*Text shown*:
· · · · ·

Tuesday, November 4, 2014


I went to the cemetery here this weekend.  It is the time to go to see it and observe part of a Guatemalan tradition.  The people celebrate Dia de Los Muertos (Day of the Dead).  As you can see, the tombs are above ground.  If a family is wealthy, they have a place where all the members of a family are buried.
Some people do not have a family plot.  Instead they rent a space in the outer wall for a family member.

There is also the part for the poor people.  It is in farther from the entrance, and has a different look.  Regardless, the people clean and paint the tombs of family members.  They also bring fresh flowers or wreaths to decorate the tombs.  Families may choose to eat there, and others fly kites.  People are in the cemetery selling snacks.  Outside the cemetery it is like a fair, with food, flowers, and other miscellaneous items.  All around the city, people make a special food called fiambre.  It is a cold dish made of different vegetables and cold cuts.  It is pretty good and I am not quite sure why it is only eaten once a year.  The cemetery reminded me a bit of those in New Orleans, where the tombs are also above ground. 

Monday, October 27, 2014

Chajil Siwan

Sunday I went to Totonicopán, another department of Guatemala and visited Chajil Siwan.  I was glad to see green spaces, lots of trees, and be away from the city.  A guide accompanied my group along the trail.  He seemed rather knowledgable, but spoke only Spanish, so I didn't get everything. 
It was quite a change from Xela, but well worth getting up before six o'clock in the morning and riding in a microbus with 15 other people and one dog.

Monday, October 13, 2014

The Swiss Family Robinson

I have plenty of time to read here, which is one of the reasons that I picked up The Swiss Family Robinson by Johann Swys  at the used book store (this edition is almost 500 pages).  A teacher who used to work at the same school as me read an abridged version to his class each year, then showed the Disney version of the movie.  The story is about a family from Switzerland who is shipwrecked and needs to survive on an uninhabited island.  The family includes both a mother, a father and their four sons.
     This book made me think about how dependent I am on others for both my needs and wants.  I can cook, clean, and sew.  But I would not be able to build a decent shelter, cook over a fire, or know how to make something from nature into clothing.  For all our advantages there are to our modern civilization, it seems like  we are less knowledgable about skills that make it possible to take care of ourselves.
     If I taught older elementary or middle school students, I would consider reading it aloud to my class.

· · · · ·

*Written problem 1*: In the blog entries, what is fiambre made of?
*Written problem 2*: Reproduce a passage from the blog entries word for word. Start at the words "Monday, October 27, 2014" and stop after "and one dog.".

*Data provided*:
· · · · ·

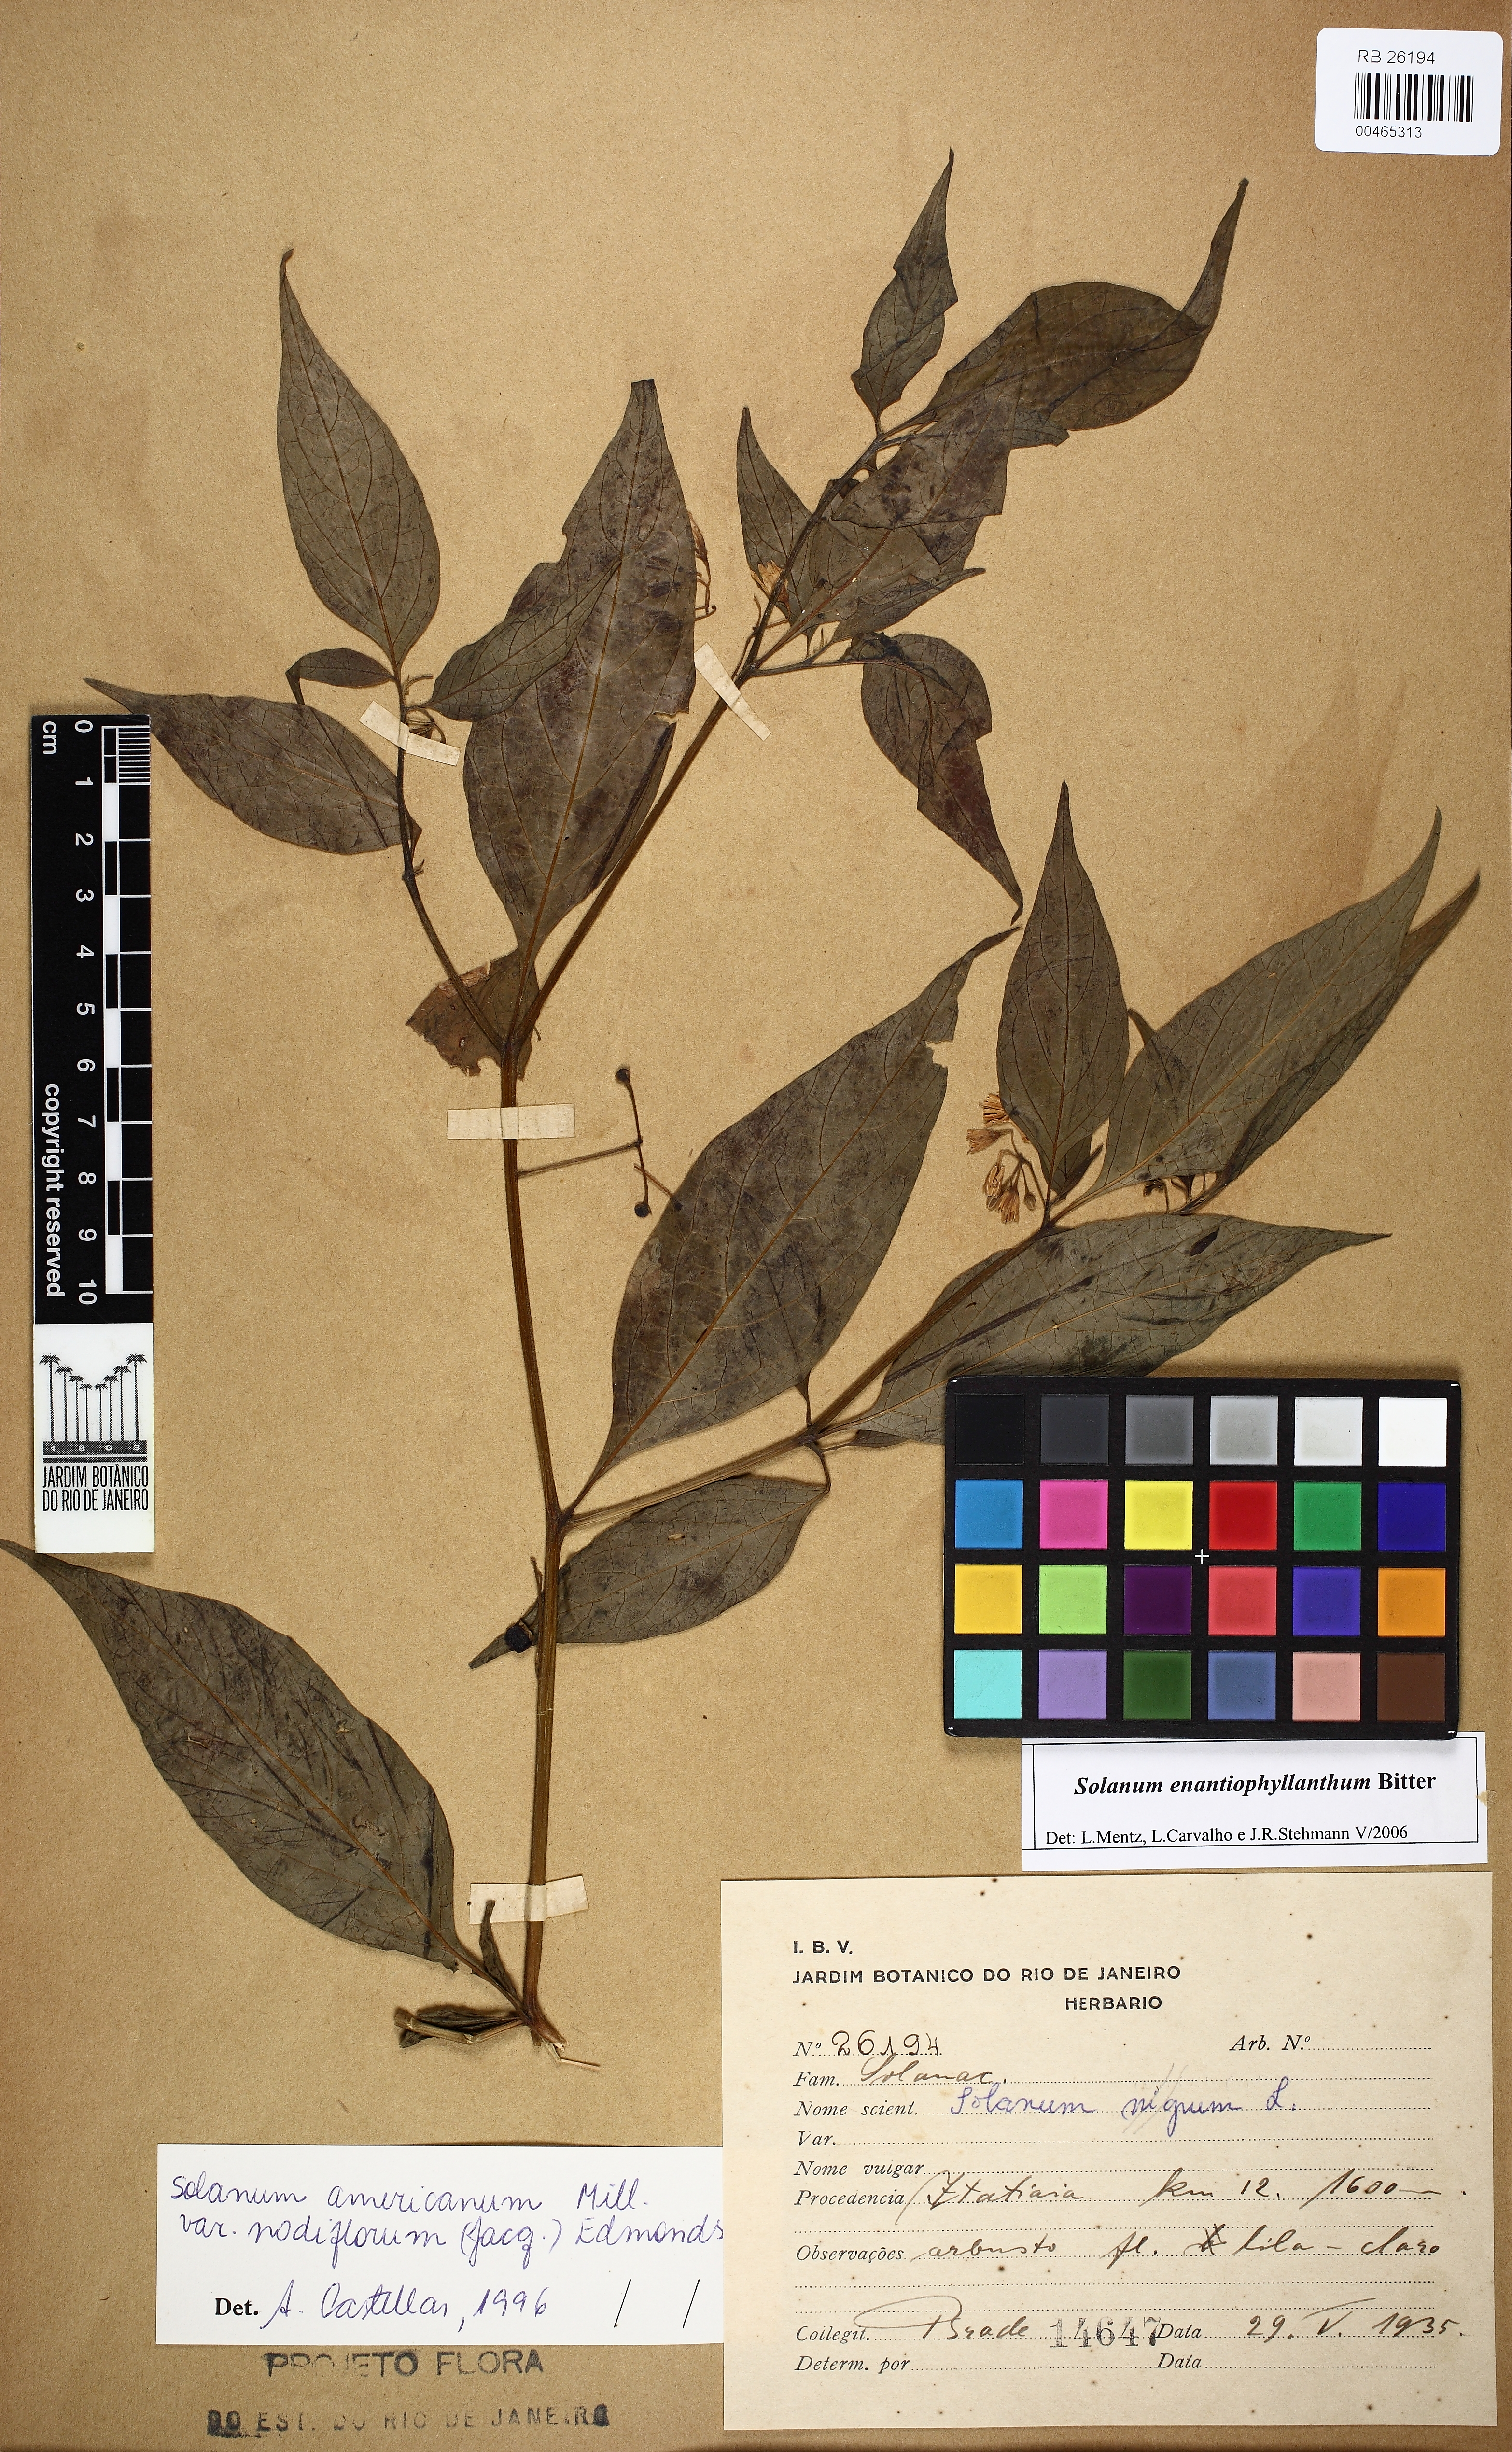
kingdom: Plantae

· · · · ·

*Complete output 1*: Different vegetables and cold cuts.

*Complete output 2*:
Monday, October 27, 2014

Chajil Siwan

Sunday I went to Totonicopán, another department of Guatemala and visited Chajil Siwan.  I was glad to see green spaces, lots of trees, and be away from the city.  A guide accompanied my group along the trail.  He seemed rather knowledgable, but spoke only Spanish, so I didn't get everything. 
It was quite a change from Xela, but well worth getting up before six o'clock in the morning and riding in a microbus with 15 other people and one dog.